541 Bridgeside Point II
450 Technology Dr.
Pittsburgh, PA 15219

Research Description

Noncoding RNA-mediated regulation of transcription  

With the advent of deep sequencing technology, a plethora of noncoding RNAs (ncRNAs) with as yet unknown functions has been discovered. A subset of these ncRNAs is found in the nucleus and thus has been proposed to contribute to transcription regulation. How and which ncRNAs regulate transcription is the overarching question of the Lee lab. 

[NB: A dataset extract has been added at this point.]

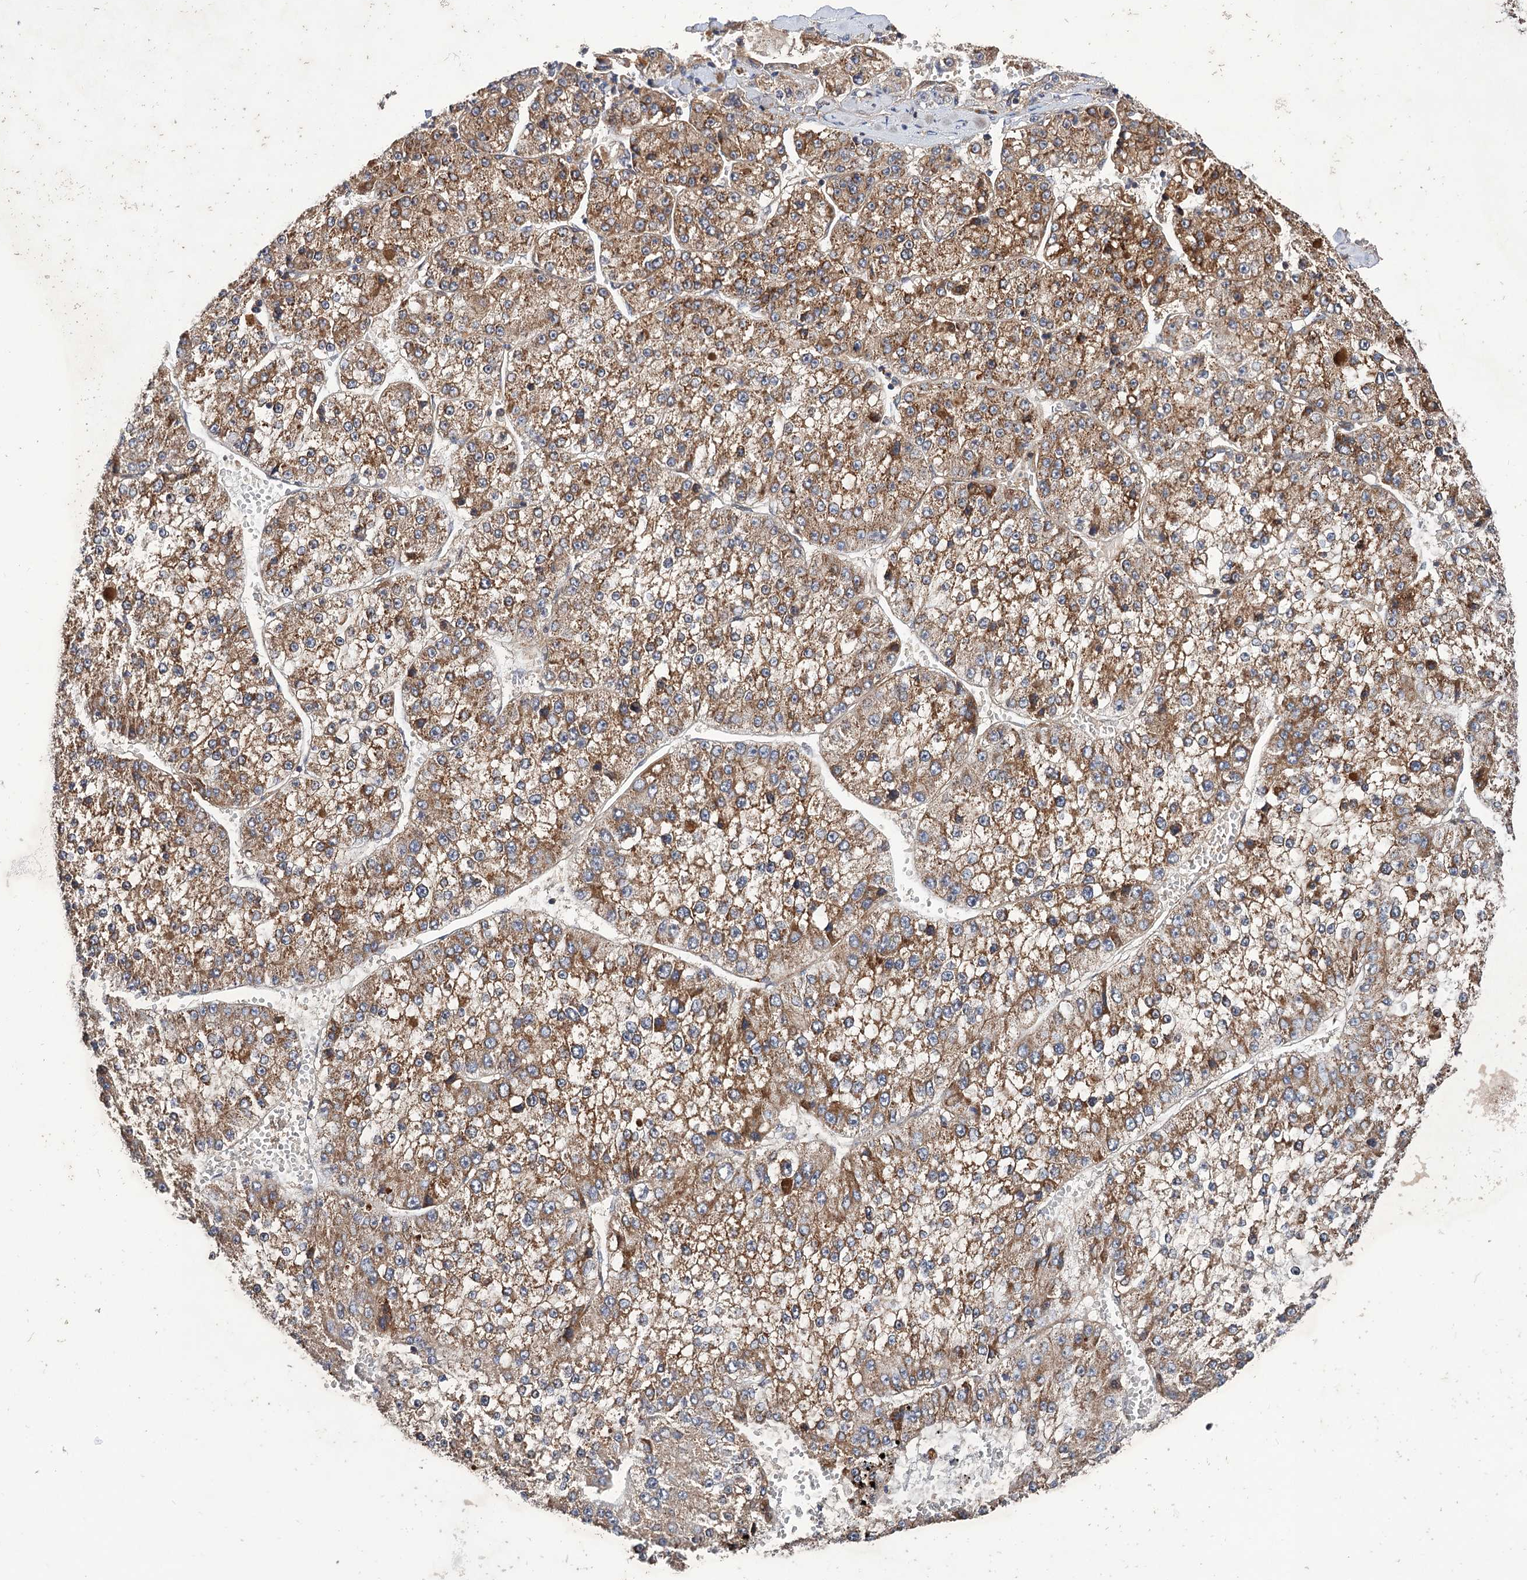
{"staining": {"intensity": "moderate", "quantity": ">75%", "location": "cytoplasmic/membranous"}, "tissue": "liver cancer", "cell_type": "Tumor cells", "image_type": "cancer", "snomed": [{"axis": "morphology", "description": "Carcinoma, Hepatocellular, NOS"}, {"axis": "topography", "description": "Liver"}], "caption": "About >75% of tumor cells in human liver cancer (hepatocellular carcinoma) reveal moderate cytoplasmic/membranous protein staining as visualized by brown immunohistochemical staining.", "gene": "FBXW8", "patient": {"sex": "female", "age": 73}}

Epstein-Barr virus (EBV) is an oncogenic gamma-herpesvirus with a prevalence of over 90% in the human population. It is best known as the causative agent of mononucleosis, but is also associated with several types of cancers, such as lymphomas and carcinomas. EBV expresses two highly abundant nuclear ncRNAs called EBER1 (EBV-encoded RNA 1) and EBER2. The function of EBER1 is poorly understood, while EBER2 has recently been shown to facilitate the recruitment of an interacting transcription factor, PAX5, to the viral genome. Intriguingly, the recruitment mechanism entails RNA-RNA base pairing between EBER2 and nascent transcripts that originate from the target site. Upon recruitment, the EBER2-PAX5 ribonucleoprotein complex affects the transcription of nearby genes, probably by influencing the chromatin conformation of this region of the viral genome.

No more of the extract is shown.